Eventually, the couple had children, and Melissa decided she wanted to work closer to home. In 2012, she left the private practice office to join the Kennedy Health System in Cherry Hill, New Jersey, as the nurse practitioner for its Acute Care for Elders (ACE) unit, a geriatric floor of specialized care. Kennedy eventually merged with the Thomas Jefferson University Health System, and Mordecai was named Director of Post-Acute Care Integration at Jefferson Health. She’s spent the past year in the role.

Administratively, she is called on to deal with the health system’s post-acute partners, including long-term and home care providers, to help patients after they’re discharged from the hospital. Her chief task is to help clinically integrate their care needs at home to make sure the patients don’t require re-admittance. Despite her oversight responsibilities, Mordecai makes it a point to see patients eight hours a week in a nursing home environment to maintain her clinical skills and focus on patient care. After nearly 17 years on the job, she’s seen those in her care present with ever more complex cases.

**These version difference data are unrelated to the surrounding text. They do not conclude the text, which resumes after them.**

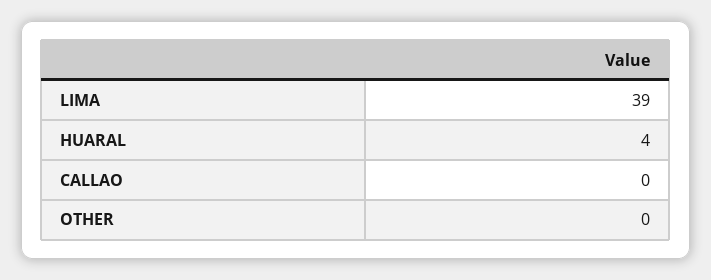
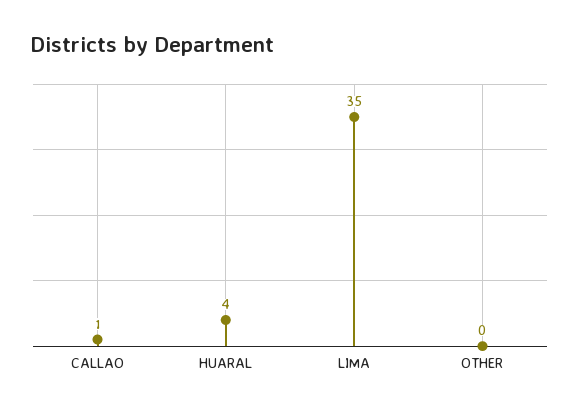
  {
-   "LIMA": 39,
+   "LIMA": 35,
    "HUARAL": 4,
-   "CALLAO": 0,
+   "CALLAO": 1,
    "OTHER": 0
  }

“They have more resource needs,” she said; “things we take for granted. [For example], sometimes nurses go for home visits and the patients don’t have food in the fridge. As the population is aging, they’re getting more and more complex, and they have more social needs on top of their chronic medical conditions, which are also complex.”

In dealing with a geriatric population, Mordecai has become comfortable brokering uncomfortable conversations around those complicated cases. Where some families may struggle with “having the goals-of-care conversation or the end-of-life conversation,” as she puts it, Mordecai has an ability to connect with her patients and their caregivers about developing the most comfortable course of care delivery for their needs. It’s an area of strength she’s had the opportunity to cultivate personally thanks to her advanced professional training, which is something she stresses with younger nurses.

“I think personal development is important,” Mordecai said. “The hospital has me on a leadership course. I do pay attention and I do read, just to improve my skills as a leader, and building the right team. We have a good foundation but we need more people. Nursing may not be the calling for everybody, but it is still a great opportunity, and I wish young people could see that advantage.”